He felt now cramped and chilled, and, rising, began to pace the floor, walking from door to window and back from window to door. As he did so, his eye lighted on the cartridge-case. At first he merely glanced at it and passed on; then, spying it again, he looked a little longer; the third time he began to feel some curiosity and interest; the fourth time he stooped and picked it up, wondering again what strange chance had brought it into so unlikely a resting-place. To whom had it belonged? Whose rifle had fired it? How had it come into the bakery? What careless fingers had worked it into the dough? What a strange irony of fate, that a case once filled with an instrument of death, should now be choked with bread, an instrument of life!

"A bad match!" he thought. "Out with you!"

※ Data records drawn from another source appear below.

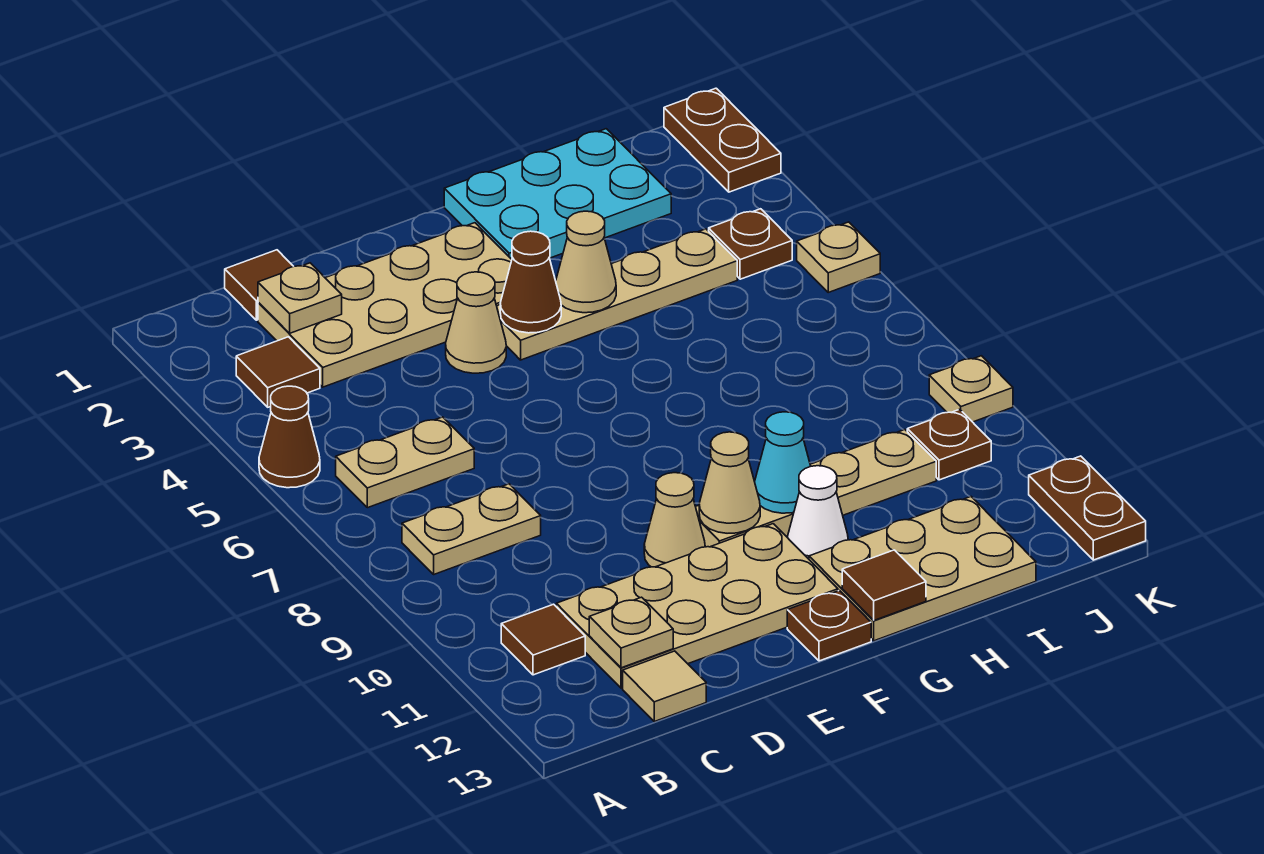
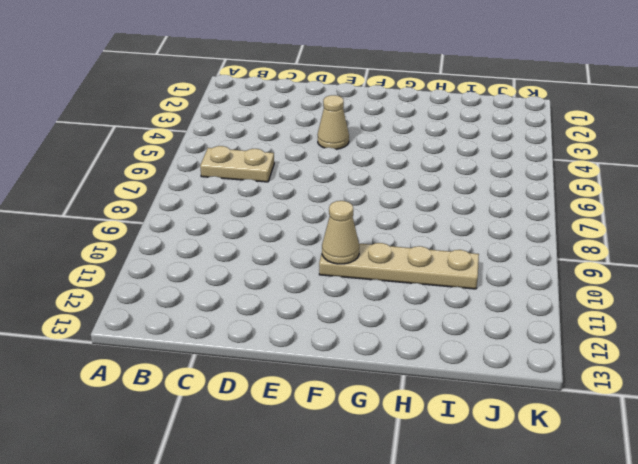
none -> brown cone A5 level 1
none -> brown tile B3 level 1
none -> tan plate B8:C8 level 1
none -> brown tile B11 level 1

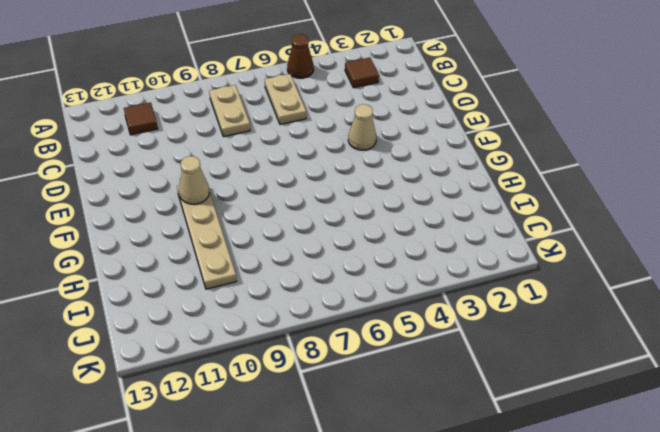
none -> brown tile C1 level 1
none -> tan plate C2:F3 level 1
none -> tan plate C11:F12 level 1
none -> tan tile C13 level 1

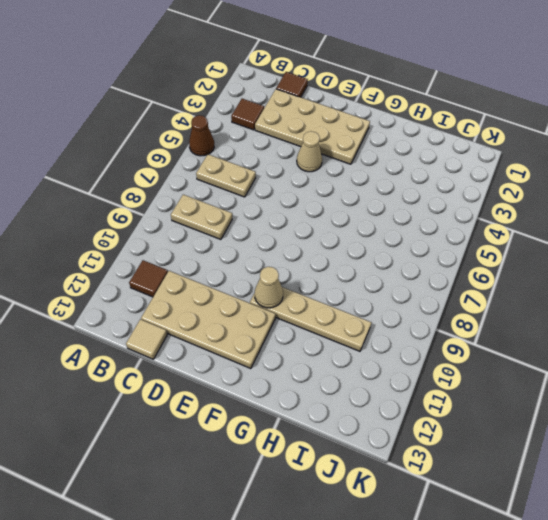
none -> tan cone E10 level 1
none -> tan plate F4:I4 level 1
none -> brown plate F13 level 1
none -> cyan plate G1:I2 level 1

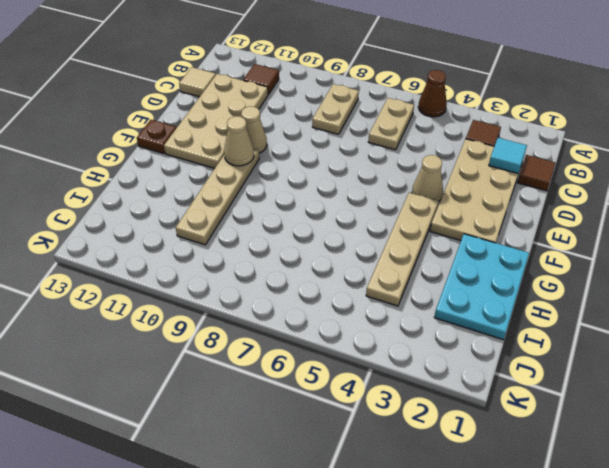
cyan tile C2 level 2 -> tan plate C2 level 2
none -> white cone G11 level 1
none -> tan plate G12:I13 level 1
none -> brown plate J4 level 1
none -> brown plate J10 level 1

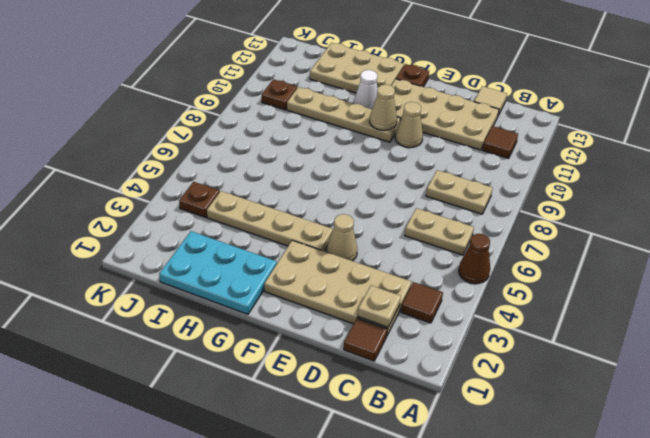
none -> brown plate K1:K2 level 1
none -> tan plate K5 level 1
none -> tan plate K9 level 1
none -> brown plate K12:K13 level 1

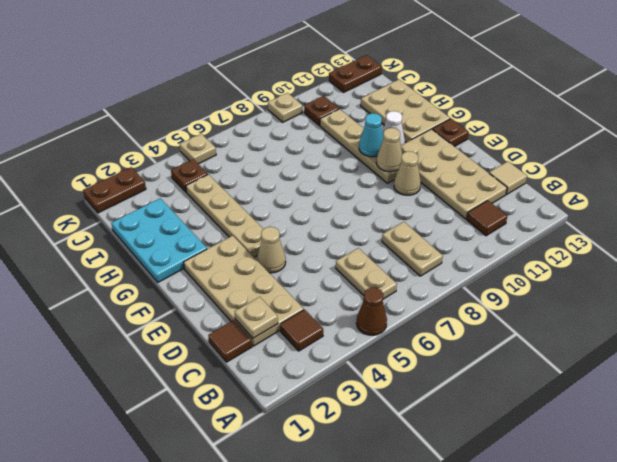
none -> tan plate C12 level 2
none -> brown cone F4 level 2
none -> tan cone G4 level 2
none -> brown tile G13 level 2

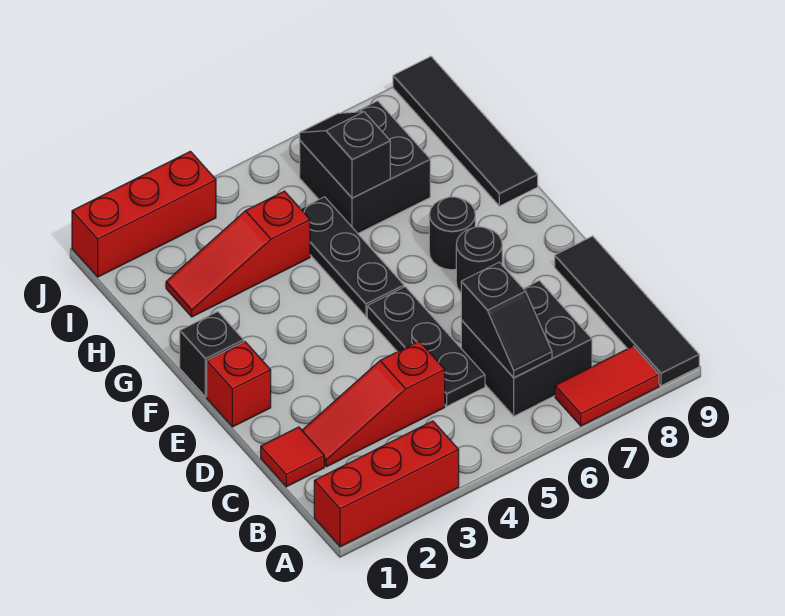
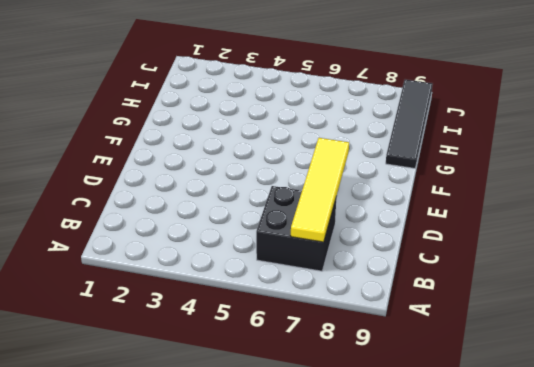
yellow tile B7:E7 level 2 -> none
none -> red brick A1:A3 level 1
none -> red tile A7:A8 level 1
none -> black tile A9:D9 level 1

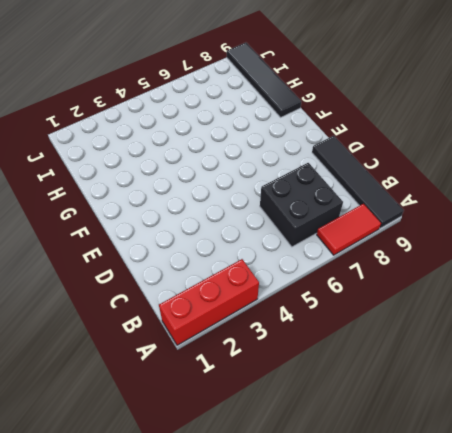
none -> red tile C1 level 1
none -> red slope C2:C4 level 1 top 4
none -> black plate C5:E5 level 1

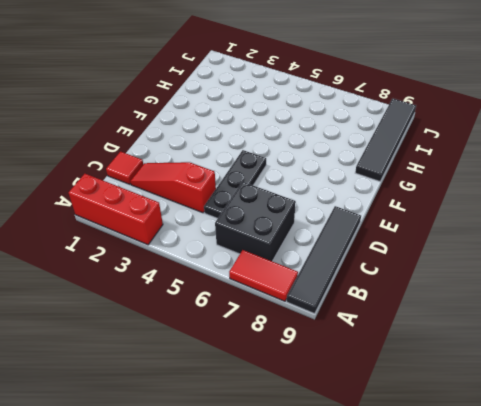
none -> red brick E1 level 1
none -> black round brick E7 level 1
none -> black brick F1 level 1

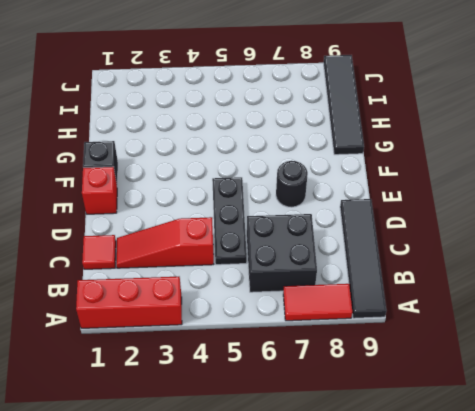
none -> black plate F5:H5 level 1
none -> black round brick F7 level 1
none -> red slope H2:H4 level 1 top 4

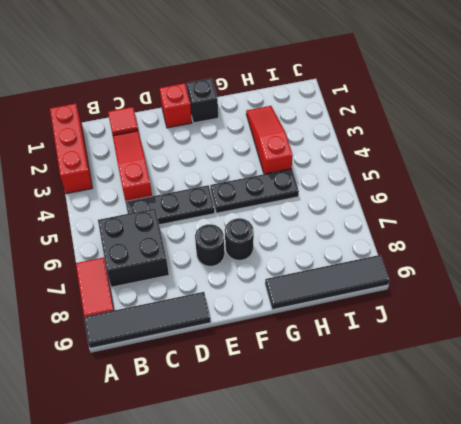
none -> black brick H6:I7 level 1
none -> red brick J1:J3 level 1
none -> black slope B6:C6 level 2 top C

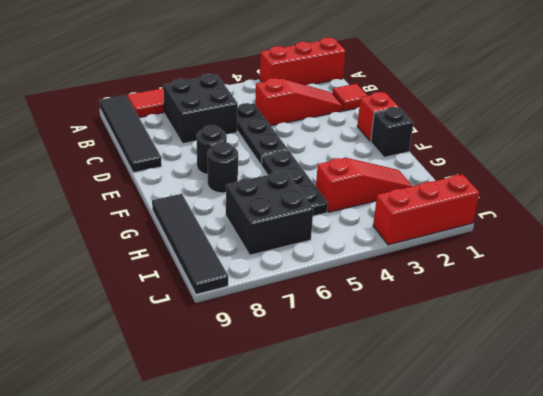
none -> black slope B6:C6 level 2 top C
none -> black slope H6:I6 level 2 top H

He felt for his penknife to scrape out the bread from the case, then remembered that his jailer had removed it. What was he to do? Feeling by force of habit in his waistcoat pocket, he came upon a little hole in the lining, and pushing his finger through, he touched a single lucifer match that had found its way down. He enlarged the hole, took out the match, and began to prise the caked flour bit by bit from the cartridge-case. He was, glad of any little activity that would enable him to kill time. Soon a little heap of crumbs lay on the sill of the window-recess. Then, drawing the match once more from the case, he saw that this time it had impaled, not a crumb, but a piece of some white fluffy substance.

"What is this?" he thought, and with growing curiosity inserted the match again. More fluff came out; it appeared to be cotton wool.

"Very odd!" he mused. He wetted the end of the match and inserted it again. A little more of the wool adhered, but the next time the match came out bare. He pushed it in again; but though he held it with the extreme tips of his fingers, it touched nothing.

"Empty at last, I suppose. Yet it didn't touch the bottom of the case. I wonder if it is empty."

He turned his back on the window and held the case up so that the light fell into it. But it was too narrow for him to see anything, supposing anything were there. He held it vertically, and shook it. Something fell from it, and rolled across the floor of the room. It was like a pea. Bob stooped and picked it up. It was a pea—no, it was a small pellet of paper!

Quick as thought Bob slipped it into his pocket, glancing instinctively towards the door and then to the opening in the wall. There was no one to see him. He smiled and took the pellet from his pocket. Unrolling it with infinite care, he found that it was a slip of very thin rice-paper, and on it—yes, in small letters, faintly traced in Indian ink, he saw the words:

"Be at window above river at dusk to-night."

That was all; there was no address, no signature. Yet, looking again at the writing, Bob felt that he had seen it somewhere before. Where? He could not remember, and as he stood trying to recall, he heard the heavy tread of his jailer in the passage outside. Instantly he slipped the paper into his pocket, flung the cartridge-case far out into the river, and was walking up and down when the soldier threw open the door and entered with his second meal.